(Exercise) Repeat all the data word for word.

** Entries provided follows **

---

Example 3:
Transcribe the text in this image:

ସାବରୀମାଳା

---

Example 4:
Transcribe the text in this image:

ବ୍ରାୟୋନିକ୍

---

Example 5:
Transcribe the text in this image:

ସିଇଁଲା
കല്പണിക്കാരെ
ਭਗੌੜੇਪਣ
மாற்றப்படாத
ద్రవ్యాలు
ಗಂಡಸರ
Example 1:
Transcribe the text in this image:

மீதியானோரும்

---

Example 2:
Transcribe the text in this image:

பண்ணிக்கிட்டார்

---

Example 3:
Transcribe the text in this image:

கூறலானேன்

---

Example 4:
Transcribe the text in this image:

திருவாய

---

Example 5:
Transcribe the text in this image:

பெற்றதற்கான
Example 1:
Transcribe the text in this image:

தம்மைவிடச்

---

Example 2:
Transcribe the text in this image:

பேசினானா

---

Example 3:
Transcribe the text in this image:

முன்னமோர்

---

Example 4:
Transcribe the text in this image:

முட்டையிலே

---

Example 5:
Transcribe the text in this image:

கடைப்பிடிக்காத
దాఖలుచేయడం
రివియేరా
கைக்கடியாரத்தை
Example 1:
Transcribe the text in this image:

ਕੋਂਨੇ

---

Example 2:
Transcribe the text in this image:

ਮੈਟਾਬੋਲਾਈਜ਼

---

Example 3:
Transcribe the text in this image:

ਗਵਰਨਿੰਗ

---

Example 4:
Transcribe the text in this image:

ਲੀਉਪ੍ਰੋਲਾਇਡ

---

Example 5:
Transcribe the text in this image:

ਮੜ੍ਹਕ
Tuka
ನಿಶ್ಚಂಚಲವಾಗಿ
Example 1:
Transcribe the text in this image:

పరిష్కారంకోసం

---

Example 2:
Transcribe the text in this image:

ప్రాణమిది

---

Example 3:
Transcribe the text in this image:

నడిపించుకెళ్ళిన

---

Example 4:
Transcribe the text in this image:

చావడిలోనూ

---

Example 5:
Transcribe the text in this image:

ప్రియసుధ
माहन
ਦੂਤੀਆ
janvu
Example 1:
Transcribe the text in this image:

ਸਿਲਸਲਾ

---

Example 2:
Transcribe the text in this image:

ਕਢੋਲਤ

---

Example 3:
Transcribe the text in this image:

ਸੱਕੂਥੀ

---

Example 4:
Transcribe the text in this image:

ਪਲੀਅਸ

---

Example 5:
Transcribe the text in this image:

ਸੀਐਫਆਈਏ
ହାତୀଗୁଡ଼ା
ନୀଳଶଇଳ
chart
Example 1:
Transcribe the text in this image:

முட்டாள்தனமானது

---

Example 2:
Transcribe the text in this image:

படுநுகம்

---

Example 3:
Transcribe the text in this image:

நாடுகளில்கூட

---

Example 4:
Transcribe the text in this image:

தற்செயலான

** End of Entries provided **

(Answer to this problem)
---

Example 3:
Transcribe the text in this image:

ସାବରୀମାଳା

---

Example 4:
Transcribe the text in this image:

ବ୍ରାୟୋନିକ୍

---

Example 5:
Transcribe the text in this image:

ସିଇଁଲା
കല്പണിക്കാരെ
ਭਗੌੜੇਪਣ
மாற்றப்படாத
ద్రవ్యాలు
ಗಂಡಸರ
Example 1:
Transcribe the text in this image:

மீதியானோரும்

---

Example 2:
Transcribe the text in this image:

பண்ணிக்கிட்டார்

---

Example 3:
Transcribe the text in this image:

கூறலானேன்

---

Example 4:
Transcribe the text in this image:

திருவாய

---

Example 5:
Transcribe the text in this image:

பெற்றதற்கான
Example 1:
Transcribe the text in this image:

தம்மைவிடச்

---

Example 2:
Transcribe the text in this image:

பேசினானா

---

Example 3:
Transcribe the text in this image:

முன்னமோர்

---

Example 4:
Transcribe the text in this image:

முட்டையிலே

---

Example 5:
Transcribe the text in this image:

கடைப்பிடிக்காத
దాఖలుచేయడం
రివియేరా
கைக்கடியாரத்தை
Example 1:
Transcribe the text in this image:

ਕੋਂਨੇ

---

Example 2:
Transcribe the text in this image:

ਮੈਟਾਬੋਲਾਈਜ਼

---

Example 3:
Transcribe the text in this image:

ਗਵਰਨਿੰਗ

---

Example 4:
Transcribe the text in this image:

ਲੀਉਪ੍ਰੋਲਾਇਡ

---

Example 5:
Transcribe the text in this image:

ਮੜ੍ਹਕ
Tuka
ನಿಶ್ಚಂಚಲವಾಗಿ
Example 1:
Transcribe the text in this image:

పరిష్కారంకోసం

---

Example 2:
Transcribe the text in this image:

ప్రాణమిది

---

Example 3:
Transcribe the text in this image:

నడిపించుకెళ్ళిన

---

Example 4:
Transcribe the text in this image:

చావడిలోనూ

---

Example 5:
Transcribe the text in this image:

ప్రియసుధ
माहन
ਦੂਤੀਆ
janvu
Example 1:
Transcribe the text in this image:

ਸਿਲਸਲਾ

---

Example 2:
Transcribe the text in this image:

ਕਢੋਲਤ

---

Example 3:
Transcribe the text in this image:

ਸੱਕੂਥੀ

---

Example 4:
Transcribe the text in this image:

ਪਲੀਅਸ

---

Example 5:
Transcribe the text in this image:

ਸੀਐਫਆਈਏ
ହାତୀଗୁଡ଼ା
ନୀଳଶଇଳ
chart
Example 1:
Transcribe the text in this image:

முட்டாள்தனமானது

---

Example 2:
Transcribe the text in this image:

படுநுகம்

---

Example 3:
Transcribe the text in this image:

நாடுகளில்கூட

---

Example 4:
Transcribe the text in this image:

தற்செயலான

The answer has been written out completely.